__Collected data__
━━━━━━━━
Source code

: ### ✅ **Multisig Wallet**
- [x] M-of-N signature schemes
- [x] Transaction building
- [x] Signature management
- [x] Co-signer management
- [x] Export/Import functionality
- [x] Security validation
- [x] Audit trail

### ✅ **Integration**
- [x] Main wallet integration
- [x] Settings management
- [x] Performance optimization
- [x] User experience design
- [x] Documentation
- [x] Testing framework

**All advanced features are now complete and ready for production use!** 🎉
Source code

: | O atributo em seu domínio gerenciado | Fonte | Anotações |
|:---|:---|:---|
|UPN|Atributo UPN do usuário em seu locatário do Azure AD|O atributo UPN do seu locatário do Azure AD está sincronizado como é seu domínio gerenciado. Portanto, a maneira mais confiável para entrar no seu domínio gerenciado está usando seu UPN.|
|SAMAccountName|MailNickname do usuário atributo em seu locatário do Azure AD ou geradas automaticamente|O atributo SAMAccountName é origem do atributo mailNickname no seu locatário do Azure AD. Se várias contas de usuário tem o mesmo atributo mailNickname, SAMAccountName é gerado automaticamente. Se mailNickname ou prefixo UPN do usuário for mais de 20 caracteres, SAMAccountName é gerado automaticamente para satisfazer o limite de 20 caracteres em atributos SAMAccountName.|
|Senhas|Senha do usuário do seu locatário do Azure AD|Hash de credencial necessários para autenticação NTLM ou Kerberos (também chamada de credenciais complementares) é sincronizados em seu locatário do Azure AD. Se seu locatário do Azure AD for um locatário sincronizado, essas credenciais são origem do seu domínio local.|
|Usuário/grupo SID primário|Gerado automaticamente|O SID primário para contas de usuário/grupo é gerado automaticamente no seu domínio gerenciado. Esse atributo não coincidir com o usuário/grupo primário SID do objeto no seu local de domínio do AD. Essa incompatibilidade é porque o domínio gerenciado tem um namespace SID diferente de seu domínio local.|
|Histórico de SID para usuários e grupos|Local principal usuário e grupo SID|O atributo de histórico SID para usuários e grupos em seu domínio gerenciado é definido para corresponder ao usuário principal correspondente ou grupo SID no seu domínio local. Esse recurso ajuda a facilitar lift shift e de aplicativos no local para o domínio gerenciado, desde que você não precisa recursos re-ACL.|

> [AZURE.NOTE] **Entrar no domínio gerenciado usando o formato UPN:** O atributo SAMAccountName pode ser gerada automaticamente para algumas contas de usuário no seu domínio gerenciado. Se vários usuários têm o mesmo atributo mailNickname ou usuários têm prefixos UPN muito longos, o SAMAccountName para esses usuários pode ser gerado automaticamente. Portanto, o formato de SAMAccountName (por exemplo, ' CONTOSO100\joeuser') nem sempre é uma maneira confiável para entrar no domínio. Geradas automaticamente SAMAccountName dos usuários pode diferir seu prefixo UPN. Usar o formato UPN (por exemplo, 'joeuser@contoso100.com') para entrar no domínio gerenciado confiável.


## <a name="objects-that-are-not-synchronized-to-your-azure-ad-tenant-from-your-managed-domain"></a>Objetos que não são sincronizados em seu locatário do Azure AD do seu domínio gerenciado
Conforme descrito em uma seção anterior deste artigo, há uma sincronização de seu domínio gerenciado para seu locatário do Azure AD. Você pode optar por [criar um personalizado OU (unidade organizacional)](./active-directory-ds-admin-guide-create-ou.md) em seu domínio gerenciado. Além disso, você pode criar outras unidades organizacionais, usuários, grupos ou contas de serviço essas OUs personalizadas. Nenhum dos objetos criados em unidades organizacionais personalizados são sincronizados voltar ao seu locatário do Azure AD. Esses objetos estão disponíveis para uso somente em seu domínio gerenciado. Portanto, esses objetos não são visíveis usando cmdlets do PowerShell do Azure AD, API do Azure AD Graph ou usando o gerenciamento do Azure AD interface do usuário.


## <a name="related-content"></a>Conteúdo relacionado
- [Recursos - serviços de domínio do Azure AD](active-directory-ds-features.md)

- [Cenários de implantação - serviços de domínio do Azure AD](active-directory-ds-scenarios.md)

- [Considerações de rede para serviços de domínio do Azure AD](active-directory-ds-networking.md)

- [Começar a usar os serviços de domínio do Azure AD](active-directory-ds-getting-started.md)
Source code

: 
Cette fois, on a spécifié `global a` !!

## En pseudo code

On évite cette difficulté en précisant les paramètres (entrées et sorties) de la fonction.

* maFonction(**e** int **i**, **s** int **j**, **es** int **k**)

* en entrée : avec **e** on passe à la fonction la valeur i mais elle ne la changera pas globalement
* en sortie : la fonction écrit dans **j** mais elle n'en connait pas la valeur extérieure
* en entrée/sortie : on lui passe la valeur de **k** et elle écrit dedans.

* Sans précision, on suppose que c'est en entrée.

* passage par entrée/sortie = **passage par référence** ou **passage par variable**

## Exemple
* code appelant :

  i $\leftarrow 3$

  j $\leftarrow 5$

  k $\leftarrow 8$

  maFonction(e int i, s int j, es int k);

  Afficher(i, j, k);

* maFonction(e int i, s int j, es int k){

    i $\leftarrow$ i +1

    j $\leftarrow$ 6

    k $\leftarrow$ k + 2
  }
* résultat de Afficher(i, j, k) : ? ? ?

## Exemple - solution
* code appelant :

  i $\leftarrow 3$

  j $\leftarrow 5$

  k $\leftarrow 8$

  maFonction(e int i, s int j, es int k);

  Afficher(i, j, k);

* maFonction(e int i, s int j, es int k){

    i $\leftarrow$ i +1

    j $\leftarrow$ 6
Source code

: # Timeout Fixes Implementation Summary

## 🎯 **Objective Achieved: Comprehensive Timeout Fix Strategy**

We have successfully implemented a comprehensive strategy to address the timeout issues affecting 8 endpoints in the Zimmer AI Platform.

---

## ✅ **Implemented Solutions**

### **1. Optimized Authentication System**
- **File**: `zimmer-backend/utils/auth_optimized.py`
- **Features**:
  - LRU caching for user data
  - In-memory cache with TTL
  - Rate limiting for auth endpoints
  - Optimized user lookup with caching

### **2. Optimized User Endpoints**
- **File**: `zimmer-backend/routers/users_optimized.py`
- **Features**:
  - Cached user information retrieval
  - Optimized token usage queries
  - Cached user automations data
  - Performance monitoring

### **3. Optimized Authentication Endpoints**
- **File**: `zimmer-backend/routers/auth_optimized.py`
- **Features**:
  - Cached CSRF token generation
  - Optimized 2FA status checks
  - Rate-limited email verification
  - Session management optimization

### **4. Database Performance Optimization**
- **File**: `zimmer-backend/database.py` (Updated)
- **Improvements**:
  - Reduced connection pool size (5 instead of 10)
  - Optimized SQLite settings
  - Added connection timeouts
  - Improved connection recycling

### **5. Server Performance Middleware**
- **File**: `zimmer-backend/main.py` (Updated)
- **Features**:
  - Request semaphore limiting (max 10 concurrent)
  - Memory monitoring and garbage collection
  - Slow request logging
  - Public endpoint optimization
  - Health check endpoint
━━━━━━━━
What lines in the data include the string "with"? Copy each one.

__Output for this exercise__
  - In-memory cache with TTL
  - Optimized user lookup with caching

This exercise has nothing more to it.